Monday 30th September 2019 12:00

A Project Saplings student working in the garden

An autism school’s garden built a piece of land owned by Thames Water has won a national biodiversity award.

Project Saplings at Fortis Green reservoir in North London is run by the neighbouring TreeHouse School and opened in 2017 to give young people with autism a safe space to explore nature.

It is rented from Thames Water on a 10-year peppercorn lease, which began in 2014.

The garden was named the winner of the community engagement award at the CIRIA BIG Biodiversity Awards, which celebrate ecological projects around the country, on Thursday, September 12.

It was also nominated in the biodiversity legacy category of the awards, which were presented at a ceremony at the Hallam Conference Centre in London.

Rosemary Waugh, Thames Water’s corporate responsibility manager, said: “We recognise that providing access to our sites, where possible, will have a positive contribution to local communities.

“Through providing a lease to TreeHouse School they were able to create the most amazing garden for their students to enjoy and connect with nature whilst enhancing the biodiversity of the site.

“We’re delighted that this brilliant project has now been recognised with this award.”

A group of volunteers cut back foliage and trees on the site before hedges were installed and habitats for wild animals, including bird and bat boxes, were erected.

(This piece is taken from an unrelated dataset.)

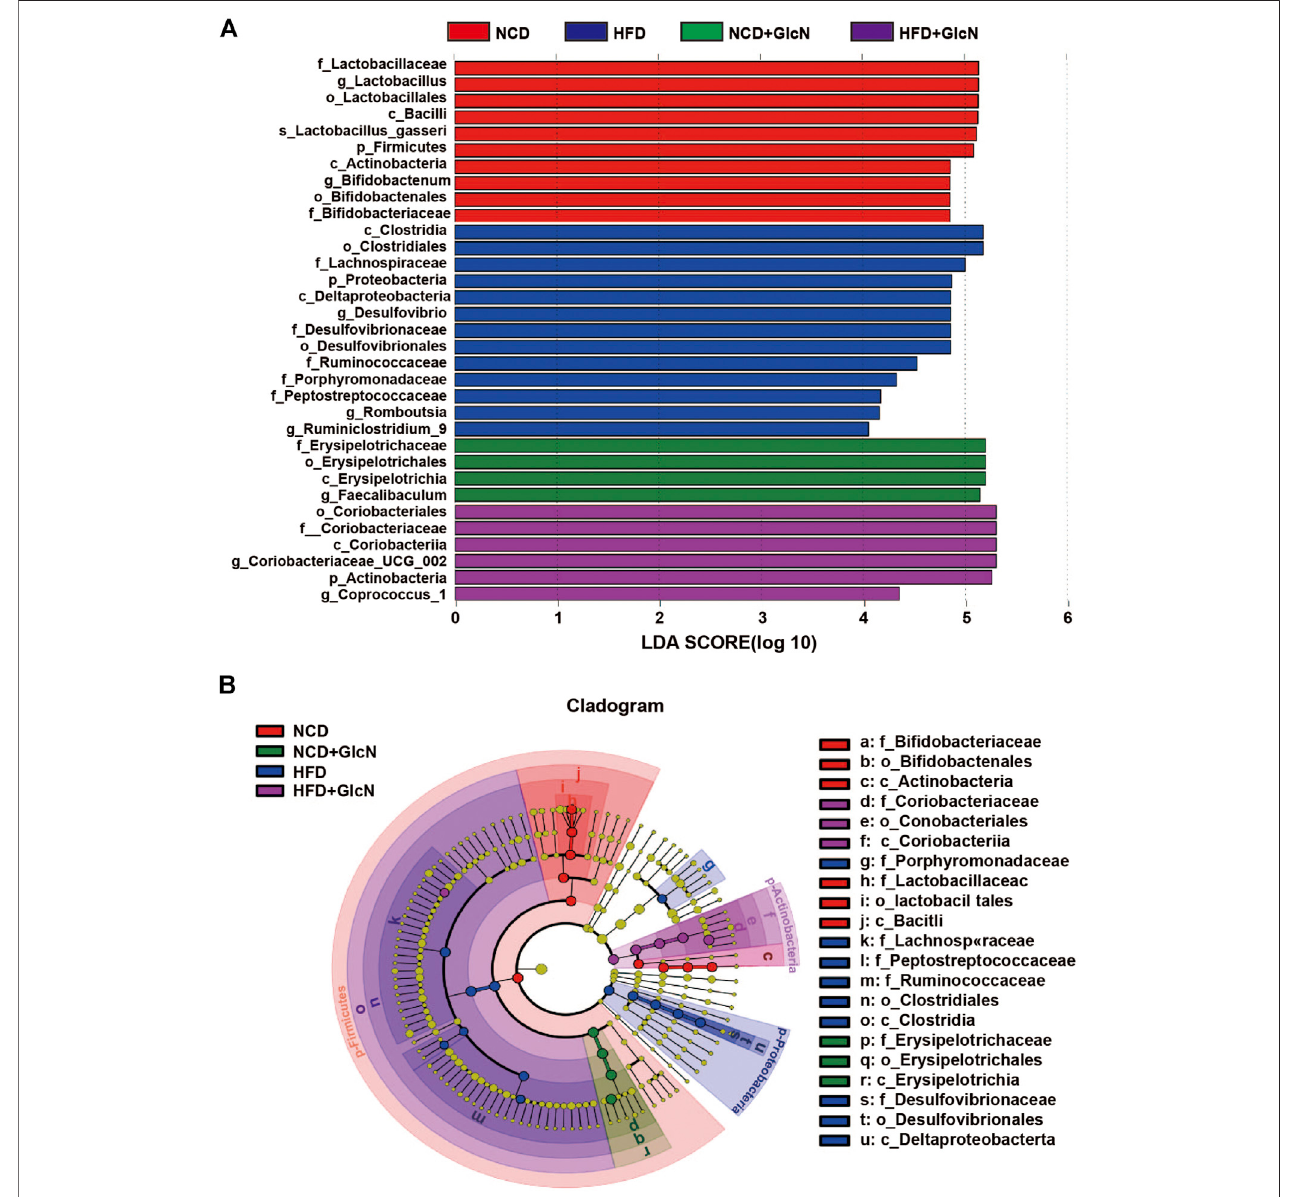
FIGURE 5 | Identi fi cation of most signi fi cantly contributed intestinal microbes among experimental groups using Linear discriminant analysis (LDA) and Linear discriminantanalysisEffectSize(LEfSe).AfterthetreatmentwithNCD,HFD,and/orGlcN(1 mg/ml,indrinkingwater)for5 months,allmiceweresacri fi cedandthececal contentswerecollectedfor16SrDNA sequencing. LEfSe analysiswasperformedbasedontheintestinalmicrobialabundancesand compositions,andtheresults were displayed in the form of LDA value distribution histogram (A) and cladogram (B) .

The school, which is run by the charity Ambitious about Autism and caters for about 90 students with autism, is based in the Pears National Centre for Autism Education in Muswell Hill.

The youngsters help with the management of site while also learning about eco-friendly practices such as composting, recycling and recognising and recording wildlife.

Dr Martina Girvan, of design company Arcadis, said: “The judges were really impressed at the level of community engagement with the project, including the different age groups coming together to use the space.

“There is huge potential for replicating this model on other pieces of unmanaged land, not only to benefit biodiversity but to improve the educational experience, increased health and wellbeing for all involved and providing the community with a focus point for engagement.”

Project coordinator Julia Lampard, who was also nominated for the individual biodiversity champion award, added: “Our Saplings project would not have happened without the generosity of Thames Water leasing us the land on a peppercorn rent.

“We are delighted this effort coupled with the hard work of our amazing pupils has been recognised through receipt of the CIRIA Community Engagement Award.

 “Judges chose Saplings for the range of volunteers involved and the very impressive achievements young people with autism can achieve when they are given the opportunity.”

More than 50 projects were entered in to the awards across eight categories before a panel of judges selected a shortlist of 21.

Finsbury Park in North London, which houses Thames Water’s disused underground Hornsey Wood Reservoir, was one of those put forward but did not make the shortlist.